In 1973, Ed Tryon proposed that the total energy of our universe might be zero, and that our universe might be a fluctuation of the quantum vacuum. This idea was adopted within inflationary cosmology by luminaries such as Alan Guth, who claim that the flat universe predicted by inflation is just such a universe of zero total energy. Today in New Scientist, a full 35 years after Tryon's proposal, Lawrence Krauss attempts to use this idea to explain why there is something rather than nothing:
"The key point...is that with zero total energy, Aquinas's puzzle is resolvable. And once the energy fluctuations of quantum mechanics are thrown into the mix, the idea of something arising from nothing can become not just possible, but necessary."
Tryon conjectured that all conserved quantities have a net value of zero for the universe as a whole, and, noting that in Newtonian theory the gravitational potential energy is negative, he proposed that there might be a sense in which the negative gravitational energy of the universe cancels the positive mass-energy.
Unfortunately, as I have pointed out in the past, Tryon’s idea runs aground on a fact that Guth himself mentions:
"In general relativity there is no coordinate-invariant way of expressing the [gravitational] energy in a space that is not asymptotically flat, so many experts prefer to say that the total energy is undefined," (footnote, p6). As Robert Wald also points out, "it has long been recognized that there is no meaningful local notion of gravitational energy density in general relativity," (p20).
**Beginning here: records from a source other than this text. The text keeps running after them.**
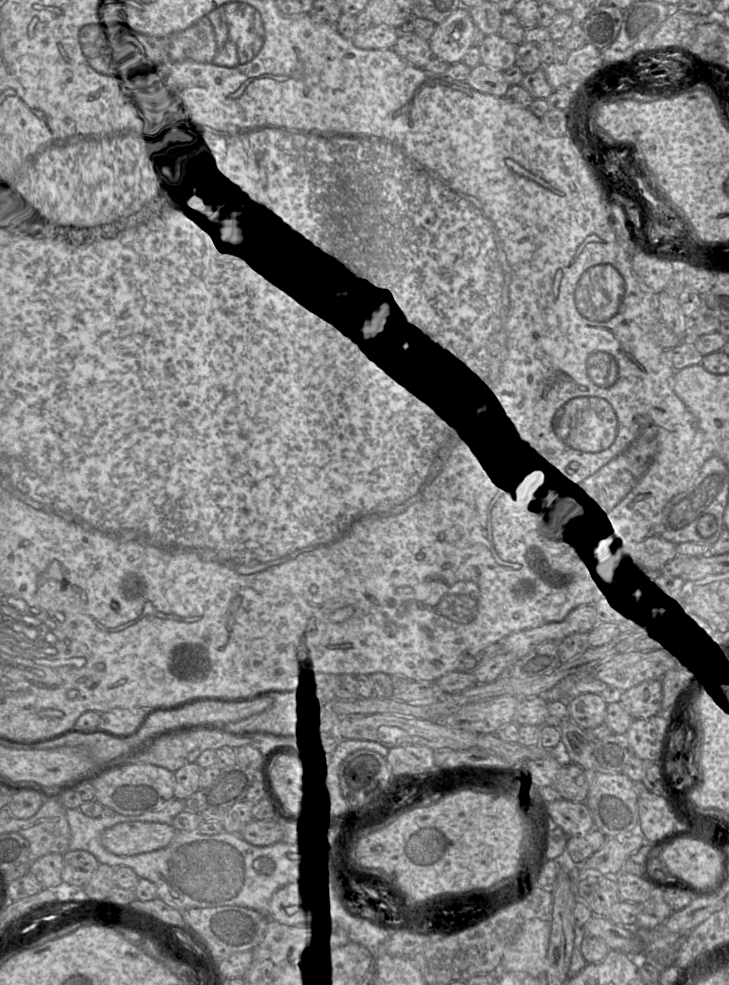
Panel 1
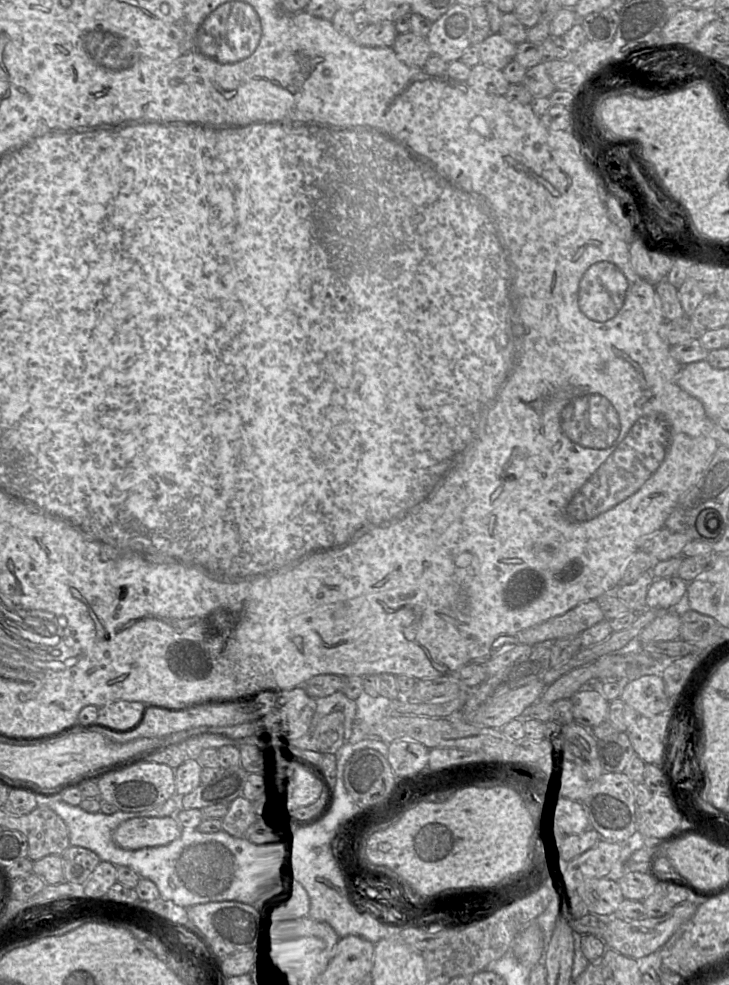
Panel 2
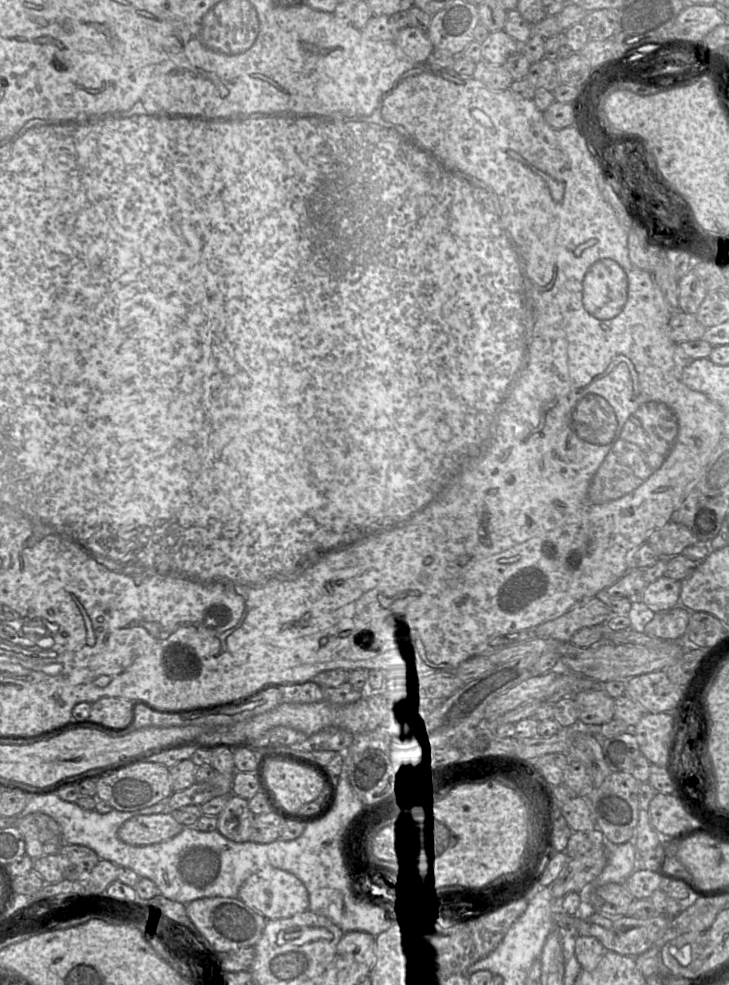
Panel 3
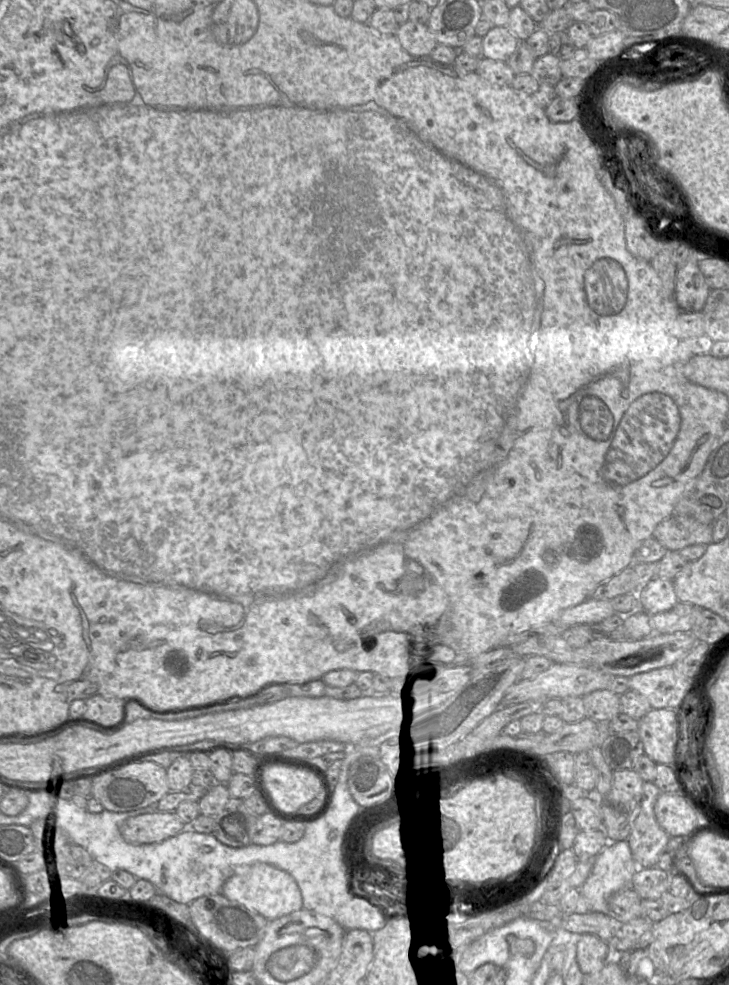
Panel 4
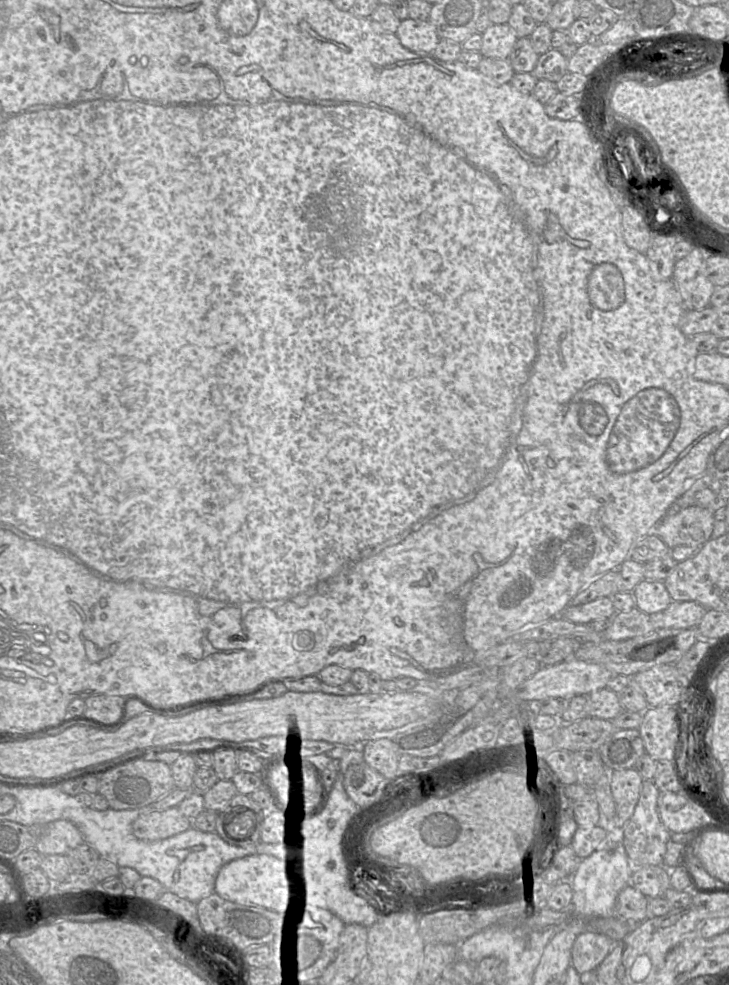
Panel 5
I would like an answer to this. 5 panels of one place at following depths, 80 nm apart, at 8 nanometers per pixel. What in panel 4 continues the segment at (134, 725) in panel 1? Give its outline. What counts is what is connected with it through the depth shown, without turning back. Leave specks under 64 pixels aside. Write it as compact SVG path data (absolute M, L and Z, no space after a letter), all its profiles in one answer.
M95 695L85 699L85 702L86 711L83 717L88 721L99 724L107 730L117 730L125 725L129 700Z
Let us suppose, however, that this is merely a technical issue, which might ultimately be resolvable, and that there might be a well-defined sense in which the total energy of a flat universe is, indeed, zero. Even then, the notion that the universe was created by a fluctuation of the quantum vacuum, cannot explain why there is something rather than nothing, for the existence of the quantum vacuum pre-supposes the existence of a background space-time equipped with quantum fields in their vacuum states, and this is clearly far from being nothing.
Krauss anticipates that "Purists will argue that this begs the question of how the physical laws that make it all possible arose," but the immediate problem is more that the quantum vacuum, and the pre-existing space-time required by the quantum vacuum, are very much something.
Lawrence Krauss Ed Tryon Something rather than nothing Vacuum energy
As King Lear said, "Nothing? Nothing comes from nothing."